*** Data to use ***

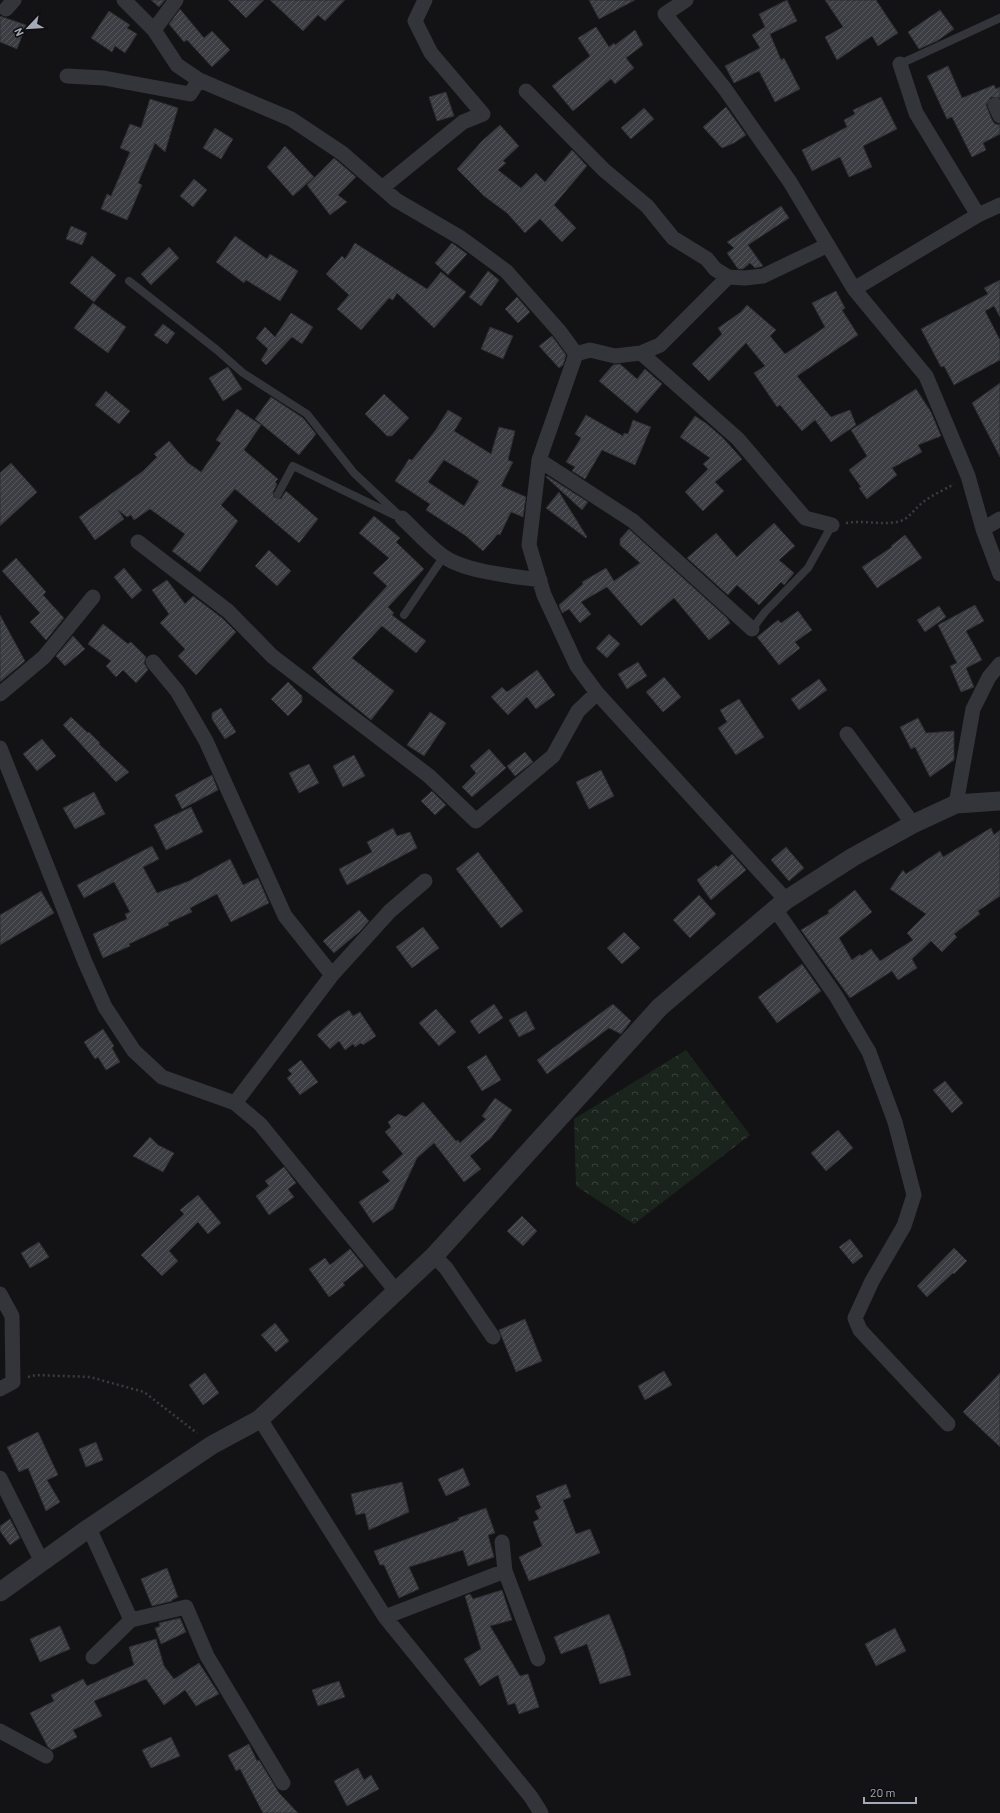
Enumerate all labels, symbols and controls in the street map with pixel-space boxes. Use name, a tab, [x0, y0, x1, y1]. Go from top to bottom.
north arrow	[8, 8, 48, 48]
text: N	[11, 26, 26, 39]
scale bar	[864, 1779, 916, 1805]
text: 20 m	[870, 1785, 896, 1799]

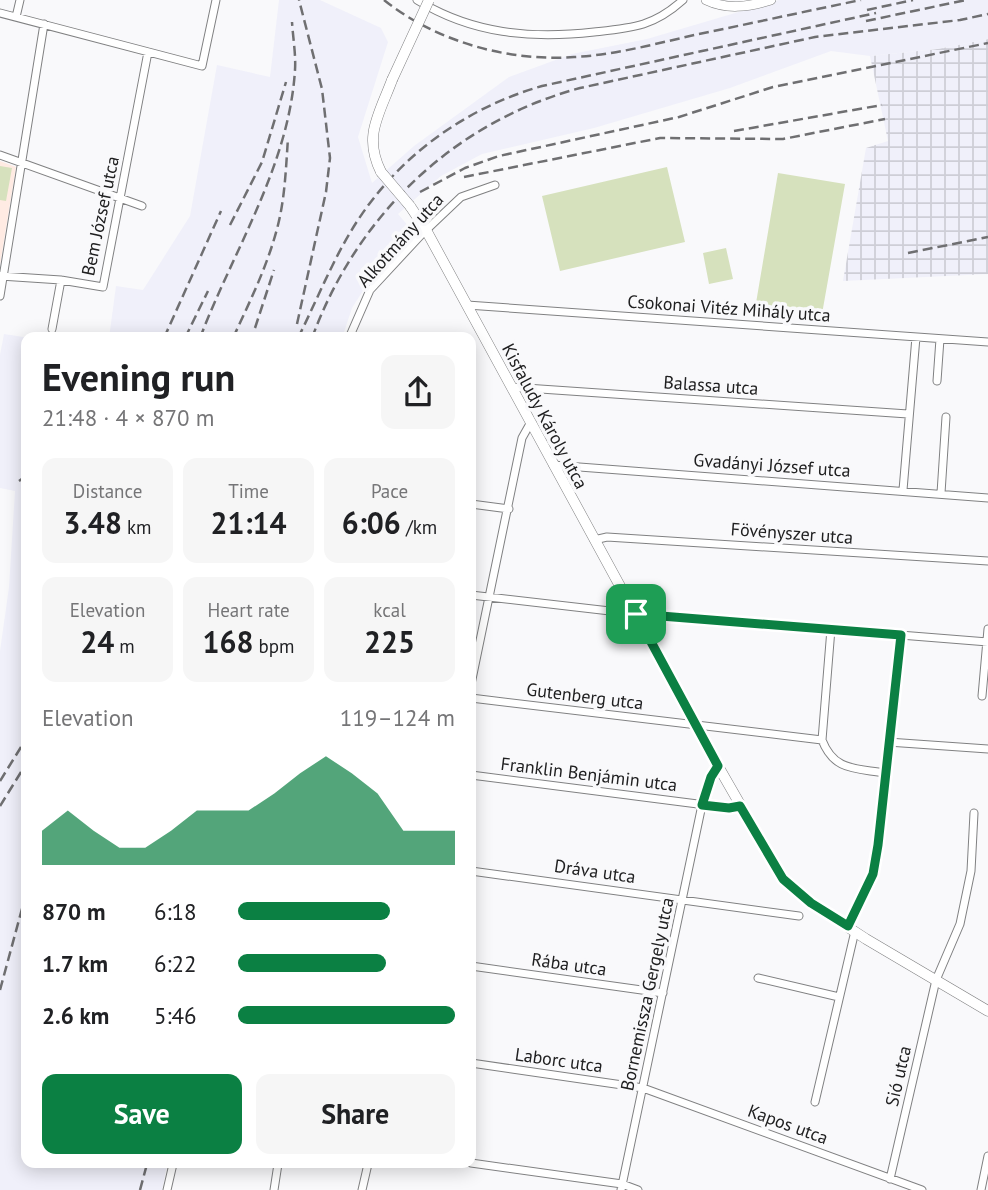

*** End of Data to use ***

## About this exercise
Quote the full listing above word for word; exclude every picture from the copy.

## Exercise response
Enumerate all labels, symbols and controls in the street map with pixel-space boxes. Use name, a tab, [x0, y0, x1, y1]. Go from top to bottom.
north arrow	[8, 8, 48, 48]
text: N	[11, 26, 26, 39]
scale bar	[864, 1779, 916, 1805]
text: 20 m	[870, 1785, 896, 1799]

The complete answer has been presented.